Adeline Gouzy, vigneronne audoise de 36 ans, s’est installée à Cavanac en 2022. Depuis, ses coûts de production sont passés de 4 500 à plus de 6 000 €/ha. « On perd quasiment 100 €/ha et cela va aller crescendo. On doit se serrer la ceinture », confie-t-elle. Avec des rendements de 70 à 80 hl/ha en parcelles irriguées et 45 à 70 hl/ha sur le reste de son vignoble, elle peine à atteindre les 90 hl/ha qui équilibreraient l’exploitation. « Pour compenser les charges, il faudrait augmenter le rendement de 50 %. C’est irréaliste. »
Adeline a donc multiplié les économies : 40 % d’engrais en moins par rapport à 2023, recours à des produits de contact plutôt qu’à des systémiques, passage de l’épamprage manuel à un traitement chimique. Elle conserve néanmoins la taille Guyot manuelle, jugée incontournable pour la qualité dans sa région. Mais elle reste lucide : « On peut réduire les charges de 10 à 15 %, mais le seul levier décisif reste le prix du vin. »
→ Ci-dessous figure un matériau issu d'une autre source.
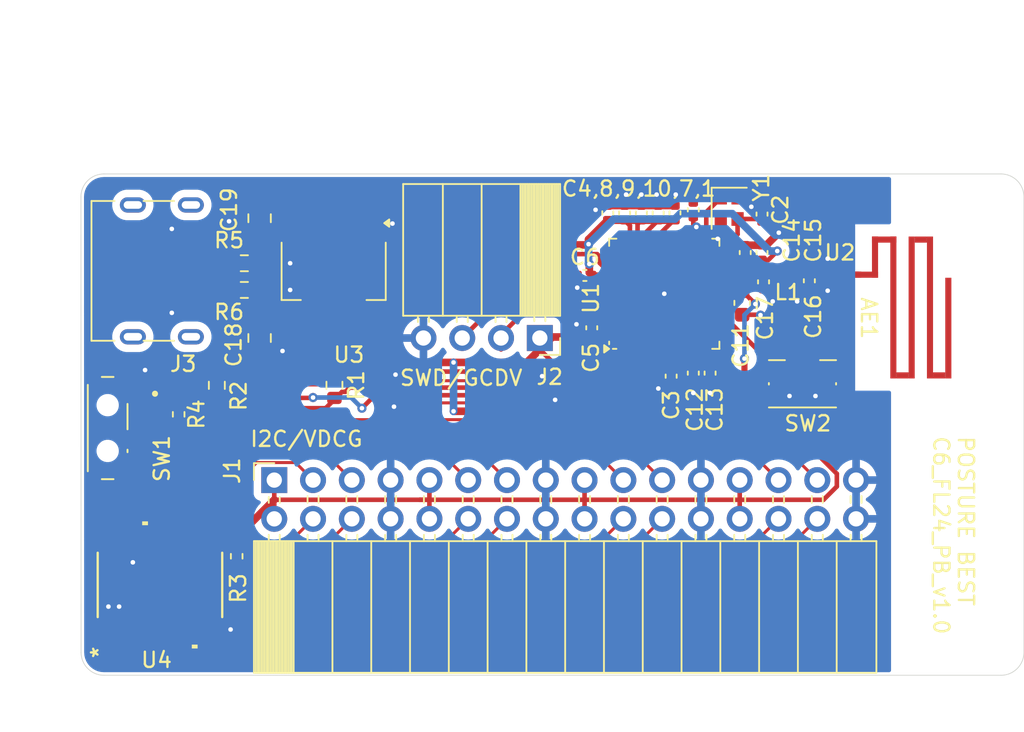
<source format=kicad_pcb>
(kicad_pcb
	(version 20240108)
	(generator "pcbnew")
	(generator_version "8.0")
	(general
		(thickness 1.6)
		(legacy_teardrops no)
	)
	(paper "A4")
	(layers
		(0 "F.Cu" signal)
		(31 "B.Cu" power)
		(32 "B.Adhes" user "B.Adhesive")
		(33 "F.Adhes" user "F.Adhesive")
		(34 "B.Paste" user)
		(35 "F.Paste" user)
		(36 "B.SilkS" user "B.Silkscreen")
		(37 "F.SilkS" user "F.Silkscreen")
		(38 "B.Mask" user)
		(39 "F.Mask" user)
		(40 "Dwgs.User" user "User.Drawings")
		(41 "Cmts.User" user "User.Comments")
		(42 "Eco1.User" user "User.Eco1")
		(43 "Eco2.User" user "User.Eco2")
		(44 "Edge.Cuts" user)
		(45 "Margin" user)
		(46 "B.CrtYd" user "B.Courtyard")
		(47 "F.CrtYd" user "F.Courtyard")
		(48 "B.Fab" user)
		(49 "F.Fab" user)
		(50 "User.1" user)
		(51 "User.2" user)
		(52 "User.3" user)
		(53 "User.4" user)
		(54 "User.5" user)
		(55 "User.6" user)
		(56 "User.7" user)
		(57 "User.8" user)
		(58 "User.9" user)
	)
	(setup
		(stackup
			(layer "F.SilkS"
				(type "Top Silk Screen")
			)
			(layer "F.Paste"
				(type "Top Solder Paste")
			)
			(layer "F.Mask"
				(type "Top Solder Mask")
				(thickness 0.01)
			)
			(layer "F.Cu"
				(type "copper")
				(thickness 0.035)
			)
			(layer "dielectric 1"
				(type "core")
				(thickness 1.51)
				(material "FR4")
				(epsilon_r 4.5)
				(loss_tangent 0.02)
			)
			(layer "B.Cu"
				(type "copper")
				(thickness 0.035)
			)
			(layer "B.Mask"
				(type "Bottom Solder Mask")
				(thickness 0.01)
			)
			(layer "B.Paste"
				(type "Bottom Solder Paste")
			)
			(layer "B.SilkS"
				(type "Bottom Silk Screen")
			)
			(copper_finish "None")
			(dielectric_constraints no)
		)
		(pad_to_mask_clearance 0)
		(allow_soldermask_bridges_in_footprints no)
		(pcbplotparams
			(layerselection 0x00010fc_ffffffff)
			(plot_on_all_layers_selection 0x0000000_00000000)
			(disableapertmacros no)
			(usegerberextensions no)
			(usegerberattributes yes)
			(usegerberadvancedattributes yes)
			(creategerberjobfile yes)
			(dashed_line_dash_ratio 12.000000)
			(dashed_line_gap_ratio 3.000000)
			(svgprecision 4)
			(plotframeref no)
			(viasonmask no)
			(mode 1)
			(useauxorigin no)
			(hpglpennumber 1)
			(hpglpenspeed 20)
			(hpglpendiameter 15.000000)
			(pdf_front_fp_property_popups yes)
			(pdf_back_fp_property_popups yes)
			(dxfpolygonmode yes)
			(dxfimperialunits yes)
			(dxfusepcbnewfont yes)
			(psnegative no)
			(psa4output no)
			(plotreference yes)
			(plotvalue yes)
			(plotfptext yes)
			(plotinvisibletext no)
			(sketchpadsonfab no)
			(subtractmaskfromsilk no)
			(outputformat 1)
			(mirror no)
			(drillshape 0)
			(scaleselection 1)
			(outputdirectory "jlcpcb/gerber/")
		)
	)
	(net 0 "")
	(net 1 "GND")
	(net 2 "+3.3V")
	(net 3 "unconnected-(U1-PA4-Pad13)")
	(net 4 "unconnected-(U1-AT0-Pad26)")
	(net 5 "Net-(U1-PB8)")
	(net 6 "unconnected-(U1-PA9-Pad18)")
	(net 7 "unconnected-(U1-PB4-Pad44)")
	(net 8 "unconnected-(U1-PB1-Pad29)")
	(net 9 "unconnected-(U1-PA7-Pad16)")
	(net 10 "Net-(U1-OSC_IN)")
	(net 11 "unconnected-(U1-PB2-Pad19)")
	(net 12 "unconnected-(U1-PB7-Pad47)")
	(net 13 "unconnected-(U1-PA12-Pad38)")
	(net 14 "Net-(U1-OSC_OUT)")
	(net 15 "Net-(J2-Pin_2)")
	(net 16 "unconnected-(U1-PA11-Pad37)")
	(net 17 "unconnected-(U1-PA3-Pad12)")
	(net 18 "Net-(U1-PB9)")
	(net 19 "Net-(J2-Pin_3)")
	(net 20 "unconnected-(U1-PA15-Pad42)")
	(net 21 "Net-(U1-NRST(PB11))")
	(net 22 "unconnected-(U1-PA10-Pad36)")
	(net 23 "unconnected-(U1-PB5-Pad45)")
	(net 24 "unconnected-(U1-PC15-Pad3)")
	(net 25 "BOOT0")
	(net 26 "unconnected-(U1-PB6-Pad46)")
	(net 27 "unconnected-(U1-PA8-Pad17)")
	(net 28 "RF_OUT")
	(net 29 "+3.3VA")
	(net 30 "unconnected-(U1-PA2-Pad11)")
	(net 31 "unconnected-(U1-AT1-Pad27)")
	(net 32 "unconnected-(U1-PB3-Pad43)")
	(net 33 "Net-(U1-PA6)")
	(net 34 "unconnected-(U1-PE4-Pad30)")
	(net 35 "unconnected-(U1-PB0-Pad28)")
	(net 36 "unconnected-(U1-PC14-Pad2)")
	(net 37 "unconnected-(U1-PA5-Pad14)")
	(net 38 "unconnected-(U1-PA1-Pad10)")
	(net 39 "unconnected-(U1-PA0-Pad9)")
	(net 40 "VBUS")
	(net 41 "Net-(U4-*RESET)")
	(net 42 "Net-(SW1-B)")
	(net 43 "Net-(U2-IN)")
	(net 44 "Net-(AE1-A)")
	(net 45 "Net-(J1-Pin_29)")
	(net 46 "Net-(J1-Pin_14)")
	(net 47 "Net-(J1-Pin_21)")
	(net 48 "Net-(J1-Pin_13)")
	(net 49 "Net-(J1-Pin_30)")
	(net 50 "Net-(J1-Pin_6)")
	(net 51 "Net-(J1-Pin_5)")
	(net 52 "Net-(J1-Pin_22)")
	(net 53 "Net-(J1-Pin_20)")
	(net 54 "Net-(J1-Pin_3)")
	(net 55 "Net-(J1-Pin_28)")
	(net 56 "Net-(J1-Pin_19)")
	(net 57 "Net-(J1-Pin_4)")
	(net 58 "Net-(J1-Pin_11)")
	(net 59 "Net-(J1-Pin_27)")
	(net 60 "Net-(J1-Pin_12)")
	(net 61 "Net-(J3-CC2)")
	(net 62 "unconnected-(J3-SHIELD-PadS1)")
	(net 63 "Net-(J3-CC1)")
	(net 64 "unconnected-(J3-SHIELD-PadS1)_1")
	(net 65 "unconnected-(J3-SHIELD-PadS1)_2")
	(net 66 "unconnected-(J3-SHIELD-PadS1)_3")
	(footprint "Capacitor_SMD:C_0402_1005Metric" (layer "F.Cu") (at 152.4 92.2 -90))
	(footprint "Resistor_SMD:R_0603_1608Metric" (layer "F.Cu") (at 123 86.75 180))
	(footprint "Connector_PinSocket_2.54mm:PinSocket_1x04_P2.54mm_Horizontal" (layer "F.Cu") (at 142.35 89.9 -90))
	(footprint "Resistor_SMD:R_0603_1608Metric" (layer "F.Cu") (at 121.2 93 -90))
	(footprint "Capacitor_SMD:C_0402_1005Metric" (layer "F.Cu") (at 160 86.15 -90))
	(footprint "Capacitor_SMD:C_0805_2012Metric" (layer "F.Cu") (at 124 82.05 90))
	(footprint "Capacitor_SMD:C_0402_1005Metric" (layer "F.Cu") (at 145.75 89.23 90))
	(footprint "Capacitor_SMD:C_0402_1005Metric" (layer "F.Cu") (at 145.3 85.8 180))
	(footprint "Button_Switch_SMD:SW_Push_1P1T-SH_NO_CK_KMR2xxG" (layer "F.Cu") (at 159.55 92.9))
	(footprint "Capacitor_SMD:C_0402_1005Metric" (layer "F.Cu") (at 156.9 84.3 90))
	(footprint "pcb_antenna:meander_antenna_stm32wb10cc" (layer "F.Cu") (at 163 85.8))
	(footprint "Resistor_SMD:R_0603_1608Metric" (layer "F.Cu") (at 123 85))
	(footprint "Capacitor_SMD:C_0402_1005Metric" (layer "F.Cu") (at 155.8 84.3 90))
	(footprint "Capacitor_SMD:C_0805_2012Metric" (layer "F.Cu") (at 124 89.9 -90))
	(footprint "Resistor_SMD:R_0603_1608Metric" (layer "F.Cu") (at 128.9 93 -90))
	(footprint "Capacitor_SMD:C_0603_1608Metric" (layer "F.Cu") (at 155.6 87.6 -90))
	(footprint "external_footprints:PW24_TEX" (layer "F.Cu") (at 117.475001 106.079 90))
	(footprint "Resistor_SMD:R_0402_1005Metric" (layer "F.Cu") (at 122.5 104.2 -90))
	(footprint "Capacitor_SMD:C_0402_1005Metric" (layer "F.Cu") (at 156.9 81.78 90))
	(footprint "Capacitor_SMD:C_0402_1005Metric" (layer "F.Cu") (at 149 81.7 90))
	(footprint "Capacitor_SMD:C_0402_1005Metric" (layer "F.Cu") (at 146.8 81.7 90))
	(footprint "Crystal:Crystal_SMD_2016-4Pin_2.0x1.6mm" (layer "F.Cu") (at 154.75 81.4 -90))
	(footprint "Capacitor_SMD:C_0402_1005Metric" (layer "F.Cu") (at 157 86.22 -90))
	(footprint "external_footprints:DLF-4_1P6X0P8" (layer "F.Cu") (at 161.7096 85.72))
	(footprint "Capacitor_SMD:C_0402_1005Metric" (layer "F.Cu") (at 147.9 81.7 90))
	(footprint "Capacitor_SMD:C_0402_1005Metric" (layer "F.Cu") (at 151.2 81.7 90))
	(footprint "Connector_PinSocket_2.54mm:PinSocket_2x16_P2.54mm_Horizontal" (layer "F.Cu") (at 124.96 99.21 90))
	(footprint "Package_TO_SOT_SMD:SOT-223-3_TabPin2"
		(layer "F.Cu")
		(uuid "b651927e-0826-4b01-a6d7-731e4e65f5a8")
		(at 128.85 85.5 -90)
		(descr "module CMS SOT223 4 pins")
		(tags "CMS SOT")
		(property "Reference" "U3"
			(at 5.5 -1 180)
			(layer "F.SilkS")
			(uuid "e2daa407-8652-44bc-b9e9-361ccab1b990")
			(effects
				(font
					(size 1 1)
					(thickness 0.153)
				)
			)
		)
		(property "Value" "AMS1117-3.3"
			(at 0 4.5 90)
			(layer "F.Fab")
			(uuid "329fc8e1-69b5-4c33-81a8-aa65f6c652f0")
			(effects
				(font
					(size 1 1)
					(thickness 0.15)
				)
			)
		)
		(property "Footprint" "Package_TO_SOT_SMD:SOT-223-3_TabPin2"
			(at 0 0 -90)
			(unlocked yes)
			(layer "F.Fab")
			(hide yes)
			(uuid "3bad0eb4-2102-40de-8126-07263e7e5573")
			(effects
				(font
					(size 1.27 1.27)
					(thickness 0.15)
				)
			)
		)
		(property "Datasheet" "http://www.advanced-monolithic.com/pdf/ds1117.pdf"
			(at 0 0 -90)
			(unlocked yes)
			(layer "F.Fab")
			(hide yes)
			(uuid "a69dcc66-fca2-4220-a7e7-1e6d6af6aadd")
			(effects
				(font
					(size 1.27 1.27)
					(thickness 0.15)
				)
			)
		)
		(property "Description" "1A Low Dropout regulator, positive, 3.3V fixed output, SOT-223"
			(at 0 0 -90)
			(unlocked yes)
			(layer "F.Fab")
			(hide yes)
			(uuid "93cfc0d2-170b-46a6-84cc-ec381edcceb0")
			(effects
				(font
					(size 1.27 1.27)
					(thickness 0.15)
				)
			)
		)
		(property ki_fp_filters "SOT?223*TabPin2*")
		(path "/5e1da9bb-0179-490d-8354-6c78efc81d98")
		(sheetname "Root")
		(sheetfile "ble_mcu_test_board.kicad_sch")
		(attr smd)
		(fp_line
			(start -1.85 3.41)
			(end 1.91 3.41)
			(stroke
				(width 0.12)
				(type solid)
			)
			(layer "F.SilkS")
			(uuid "4ca90bf9-0a5a-4a95-9c6e-2d2e7fbc84ce")
		)
		(fp_line
			(start 1.91 3.41)
			(end 1.91 2.15)
			(stroke
				(width 0.12)
				(type solid)
			)
			(layer "F.SilkS")
			(uuid "1304619e-f0c5-4241-8451-2b1223d073f4")
		)
		(fp_line
			(start -1.85 -3.41)
			(end 1.91 -3.41)
			(stroke
				(width 0.12)
				(type solid)
			)
			(layer "F.SilkS")
			(uuid "94dd9fe5-954d-4cc8-b2c5-9a4538d92f50")
		)
		(fp_line
			(start 1.91 -3.41)
			(end 1.91 -2.15)
			(stroke
				(width 0.12)
				(type solid)
			)
			(layer "F.SilkS")
			(uuid "1fed1c38-c4f3-4445-8114-dd7b63a98a89")
		)
		(fp_poly
			(pts
				(xy -3.13 -3.31) (xy -3.37 -3.64) (xy -2.89 -3.64) (xy -3.13 -3.31)
			)
			(stroke
				(width 0.12)
				(type solid)
			)
			(fill solid)
			(layer "F.SilkS")
			(uuid "2faee13b-b502-4200-89ee-935e73a72a18")
		)
		(fp_line
			(start -4.4 3.6)
			(end 4.4 3.6)
			(stroke
				(width 0.05)
				(type solid)
			)
			(layer "F.CrtYd")
			(uuid "2f15ef6d-3c0d-4f48-9033-af5429d08da6")
		)
		(fp_line
			(start 4.4 3.6)
			(end 4.4 -3.6)
			(stroke
				(width 0.05)
				(type solid)
			)
			(layer "F.CrtYd")
			(uuid "450cb3a0-0523-4146-9a9a-1e1792ccec3f")
		)
		(fp_line
			(start -4.4 -3.6)
			(end -4.4 3.6)
			(stroke
				(width 0.05)
				(type solid)
			)
			(layer "F.CrtYd")
			(uuid "da35c6fc-8a9c-4bbc-97e1-6866c32a1db3")
		)
		(fp_line
			(start 4.4 -3.6)
			(end -4.4 -3.6)
			(stroke
				(width 0.05)
				(type solid)
			)
			(layer "F.CrtYd")
			(uuid "a5d46f96-8491-4713-92f3-252833595a3e")
		)
		(fp_line
			(start -1.85 3.35)
			(end 1.85 3.35)
			(stroke
				(width 0.1)
				(type solid)
			)
			(layer "F.Fab")
			(uuid "e303b0b3-972c-42ad-8498-d1fe7adabbf1")
		)
		(fp_line
			(start -1.85 -2.35)
			(end -1.85 3.35)
			(stroke
				(width 0.1)
				(type solid)
			)
			(layer "F.Fab")
			(uuid "8daf7f5d-f88f-44df-94a9-2852dd2c68c2")
		)
		(fp_line
			(start -1.85 -2.35)
			(end -0.85 -3.35)
			(stroke
				(width 0.1)
				(type solid)
			)
			(layer "F.Fab")
			(uuid "e04832de-65e2-414a-a6c6-77fd179dc35f")
		)
		(fp_line
			(start -0.85 -3.35)
			(end 1.85 -3.35)
			(stroke
				(width 0.1)
				(type solid)
			)
			(layer "F.Fab")
			(uuid "4a360c61-20bf-462c-ae6
... [176943 chars truncated]
</source>
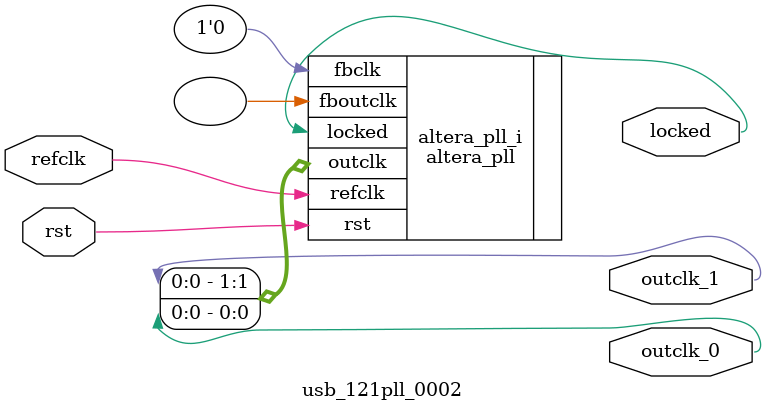
<source format=v>
`timescale 1ns/10ps
module  usb_121pll_0002(

	// interface 'refclk'
	input wire refclk,

	// interface 'reset'
	input wire rst,

	// interface 'outclk0'
	output wire outclk_0,

	// interface 'outclk1'
	output wire outclk_1,

	// interface 'locked'
	output wire locked
);

	altera_pll #(
		.fractional_vco_multiplier("false"),
		.reference_clock_frequency("20.0 MHz"),
		.operation_mode("normal"),
		.number_of_clocks(2),
		.output_clock_frequency0("60.000000 MHz"),
		.phase_shift0("0 ps"),
		.duty_cycle0(50),
		.output_clock_frequency1("60.000000 MHz"),
		.phase_shift1("8333 ps"),
		.duty_cycle1(50),
		.output_clock_frequency2("0 MHz"),
		.phase_shift2("0 ps"),
		.duty_cycle2(50),
		.output_clock_frequency3("0 MHz"),
		.phase_shift3("0 ps"),
		.duty_cycle3(50),
		.output_clock_frequency4("0 MHz"),
		.phase_shift4("0 ps"),
		.duty_cycle4(50),
		.output_clock_frequency5("0 MHz"),
		.phase_shift5("0 ps"),
		.duty_cycle5(50),
		.output_clock_frequency6("0 MHz"),
		.phase_shift6("0 ps"),
		.duty_cycle6(50),
		.output_clock_frequency7("0 MHz"),
		.phase_shift7("0 ps"),
		.duty_cycle7(50),
		.output_clock_frequency8("0 MHz"),
		.phase_shift8("0 ps"),
		.duty_cycle8(50),
		.output_clock_frequency9("0 MHz"),
		.phase_shift9("0 ps"),
		.duty_cycle9(50),
		.output_clock_frequency10("0 MHz"),
		.phase_shift10("0 ps"),
		.duty_cycle10(50),
		.output_clock_frequency11("0 MHz"),
		.phase_shift11("0 ps"),
		.duty_cycle11(50),
		.output_clock_frequency12("0 MHz"),
		.phase_shift12("0 ps"),
		.duty_cycle12(50),
		.output_clock_frequency13("0 MHz"),
		.phase_shift13("0 ps"),
		.duty_cycle13(50),
		.output_clock_frequency14("0 MHz"),
		.phase_shift14("0 ps"),
		.duty_cycle14(50),
		.output_clock_frequency15("0 MHz"),
		.phase_shift15("0 ps"),
		.duty_cycle15(50),
		.output_clock_frequency16("0 MHz"),
		.phase_shift16("0 ps"),
		.duty_cycle16(50),
		.output_clock_frequency17("0 MHz"),
		.phase_shift17("0 ps"),
		.duty_cycle17(50),
		.pll_type("General"),
		.pll_subtype("General")
	) altera_pll_i (
		.rst	(rst),
		.outclk	({outclk_1, outclk_0}),
		.locked	(locked),
		.fboutclk	( ),
		.fbclk	(1'b0),
		.refclk	(refclk)
	);
endmodule


</source>
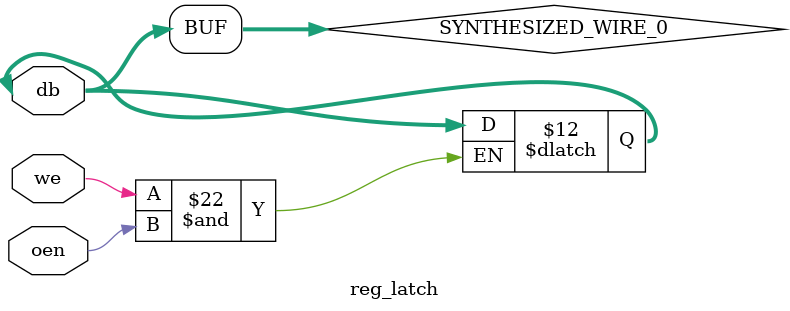
<source format=v>


module reg_latch(
	we,
	oen,
	db
);


input wire	we;
input wire	oen;
inout wire	[7:0] db;

reg	[7:0] SYNTHESIZED_WIRE_0;




assign	db[7] = oen ? SYNTHESIZED_WIRE_0[7] : 1'bz;
assign	db[6] = oen ? SYNTHESIZED_WIRE_0[6] : 1'bz;
assign	db[5] = oen ? SYNTHESIZED_WIRE_0[5] : 1'bz;
assign	db[4] = oen ? SYNTHESIZED_WIRE_0[4] : 1'bz;
assign	db[3] = oen ? SYNTHESIZED_WIRE_0[3] : 1'bz;
assign	db[2] = oen ? SYNTHESIZED_WIRE_0[2] : 1'bz;
assign	db[1] = oen ? SYNTHESIZED_WIRE_0[1] : 1'bz;
assign	db[0] = oen ? SYNTHESIZED_WIRE_0[0] : 1'bz;


always@(we or db)
begin
if (we)
	SYNTHESIZED_WIRE_0 <= db;
end


endmodule

</source>
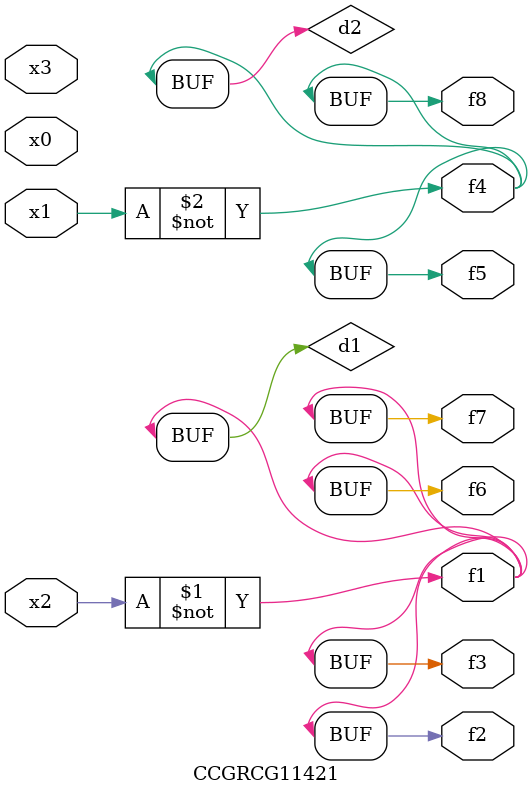
<source format=v>
module CCGRCG11421(
	input x0, x1, x2, x3,
	output f1, f2, f3, f4, f5, f6, f7, f8
);

	wire d1, d2;

	xnor (d1, x2);
	not (d2, x1);
	assign f1 = d1;
	assign f2 = d1;
	assign f3 = d1;
	assign f4 = d2;
	assign f5 = d2;
	assign f6 = d1;
	assign f7 = d1;
	assign f8 = d2;
endmodule

</source>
Romain Angelras, 37 ans, exploite avec son frère le domaine familial près de Nîmes, dans le Gard. Installé en 2017 sur une structure équilibrée, il a vu la situation se dégrader à partir de 2019 sous l’effet du climat, de la crise et de l’inflation des intrants. « À mon arrivée, avec un chiffre d’affaires de 6 500 €/ha, l’exploitation couvrait ses charges. Aujourd’hui, il nous faudrait atteindre 8 000 €/ha pour nous payer correctement, alors que nous plafonnons autour de 4 500 €/ha. »
Conséquence : économies sur tous les postes pendant sept années consécutives. Le domaine retarde les investissements, optimise les itinéraires techniques et resserre la masse salariale. Une équation tenable à court terme, mais qui finit par grever le potentiel productif si elle se prolonge.
D’autres viticulteurs témoignent d’expériences similaires : passage en culture raisonnée, abandon d’opérations manuelles trop coûteuses, négociation à la baisse avec les fournisseurs, arrêt des bouteilles haut de gamme jugées trop risquées à mettre sur le marché. Certains, las, font le choix de l’arrachage définitif, encouragé par les aides publiques.
Au-delà des stratégies individuelles, c’est tout un modèle économique qu’il faut repenser collectivement. Sans hausse durable des prix de vente, les meilleures gestions ne suffiront pas à préserver une viticulture rentable. La balle est dans le camp du marché, mais aussi des pouvoirs publics, qui doivent accompagner la transformation profonde d’une filière confrontée à un défi historique.